Regulators have ordered Sunwest Bank in Tustin, Calif., to improve its compliance with the Bank Secrecy Act.

Last week, the Federal Deposit Insurance Corp. disclosed the Jan. 21 consent order that it, along with the California Department of Financial Institutions, issued to the $617 million-asset bank. The order will hamstring the at-times aggressive acquirer from buying anything for now.

The order gives Sunwest 90 days to comply with all BSA rules and regulations and gives it 60 days to correct any violations that were found in the bank's 2009 and 2010 examinations. It also calls for the bank to review its staffing needs to make sure adequate resources are devoted to BSA compliance.

In an interview Monday, Glenn Gray, the bank's chief executive and one of American Banker's 2010 Community Banker of the Year recipients, said that the problems stem from the bank's suspicious activity reporting.

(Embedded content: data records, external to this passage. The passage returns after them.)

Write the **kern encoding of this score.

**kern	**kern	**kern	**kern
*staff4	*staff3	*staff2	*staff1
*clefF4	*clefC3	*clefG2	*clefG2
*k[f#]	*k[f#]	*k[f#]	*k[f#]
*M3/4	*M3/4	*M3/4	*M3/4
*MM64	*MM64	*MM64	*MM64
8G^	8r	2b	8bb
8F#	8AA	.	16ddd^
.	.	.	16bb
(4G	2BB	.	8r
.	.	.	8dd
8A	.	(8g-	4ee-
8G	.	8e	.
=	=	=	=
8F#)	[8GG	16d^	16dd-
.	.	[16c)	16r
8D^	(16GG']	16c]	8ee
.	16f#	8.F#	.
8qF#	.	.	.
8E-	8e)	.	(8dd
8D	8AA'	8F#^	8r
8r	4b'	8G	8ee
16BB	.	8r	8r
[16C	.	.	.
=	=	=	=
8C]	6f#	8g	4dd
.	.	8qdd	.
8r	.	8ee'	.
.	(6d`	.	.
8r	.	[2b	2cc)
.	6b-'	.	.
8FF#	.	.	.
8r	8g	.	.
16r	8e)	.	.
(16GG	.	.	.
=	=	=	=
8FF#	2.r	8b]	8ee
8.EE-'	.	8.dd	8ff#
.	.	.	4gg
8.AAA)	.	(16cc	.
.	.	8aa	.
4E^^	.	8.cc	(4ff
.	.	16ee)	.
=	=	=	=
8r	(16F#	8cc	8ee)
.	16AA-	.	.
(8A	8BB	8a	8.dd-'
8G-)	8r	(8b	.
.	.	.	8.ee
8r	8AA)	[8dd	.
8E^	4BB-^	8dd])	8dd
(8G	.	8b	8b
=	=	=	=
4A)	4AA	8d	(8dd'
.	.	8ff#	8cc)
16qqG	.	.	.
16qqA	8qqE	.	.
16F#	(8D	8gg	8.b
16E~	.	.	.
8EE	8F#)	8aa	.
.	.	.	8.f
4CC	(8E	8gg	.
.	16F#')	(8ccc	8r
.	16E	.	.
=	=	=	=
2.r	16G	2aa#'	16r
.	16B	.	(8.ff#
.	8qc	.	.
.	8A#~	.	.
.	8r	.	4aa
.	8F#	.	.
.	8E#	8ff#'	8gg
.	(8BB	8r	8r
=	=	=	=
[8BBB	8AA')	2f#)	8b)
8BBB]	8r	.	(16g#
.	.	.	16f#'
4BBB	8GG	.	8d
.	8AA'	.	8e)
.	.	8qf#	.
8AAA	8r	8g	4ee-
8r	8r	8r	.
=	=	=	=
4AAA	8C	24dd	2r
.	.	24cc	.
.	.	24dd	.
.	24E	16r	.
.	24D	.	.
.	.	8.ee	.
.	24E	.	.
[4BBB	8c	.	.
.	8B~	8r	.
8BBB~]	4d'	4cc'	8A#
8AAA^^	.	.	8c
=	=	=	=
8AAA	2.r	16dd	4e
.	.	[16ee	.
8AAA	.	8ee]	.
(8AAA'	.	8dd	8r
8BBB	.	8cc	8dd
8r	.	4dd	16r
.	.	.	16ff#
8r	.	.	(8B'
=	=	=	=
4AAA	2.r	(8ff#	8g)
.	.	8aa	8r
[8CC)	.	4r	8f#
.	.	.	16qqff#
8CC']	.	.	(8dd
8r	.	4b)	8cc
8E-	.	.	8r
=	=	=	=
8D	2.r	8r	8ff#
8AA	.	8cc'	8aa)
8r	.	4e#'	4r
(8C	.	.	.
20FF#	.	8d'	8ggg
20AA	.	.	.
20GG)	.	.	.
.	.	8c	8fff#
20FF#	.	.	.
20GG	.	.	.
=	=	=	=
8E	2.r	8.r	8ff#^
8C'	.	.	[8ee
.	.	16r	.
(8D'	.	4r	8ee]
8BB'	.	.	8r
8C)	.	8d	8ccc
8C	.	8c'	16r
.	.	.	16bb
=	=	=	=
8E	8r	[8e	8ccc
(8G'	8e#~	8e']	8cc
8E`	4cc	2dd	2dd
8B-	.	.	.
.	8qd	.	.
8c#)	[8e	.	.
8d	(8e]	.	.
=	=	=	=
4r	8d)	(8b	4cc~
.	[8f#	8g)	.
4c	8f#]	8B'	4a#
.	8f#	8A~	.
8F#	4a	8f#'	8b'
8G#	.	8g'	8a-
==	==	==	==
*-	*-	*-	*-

"Within our core bank, we were not completing our SARs as accurately as we should have been. We picked up three failed banks and as we were getting our arms around them we should have addressed BSA and made sure things were consistent across all four banks," Gray said. "We didn't do that and so the regulators were correct in finding errors that were out there."

Gray said the bank has or is in the process of upgrading its anti-money laundering software, improving employee training and tightening policies and procedures.

Unlike most consent orders of the last several years, Sunwest's doesn't include any capital requirements. The bank was exceedingly well capitalized at Dec. 31, with a total risk-based capital ratio of 17.53%.

The order, however, does prevent the bank from any further acquisitions — for either failed or traditional deals — so long as it is in place.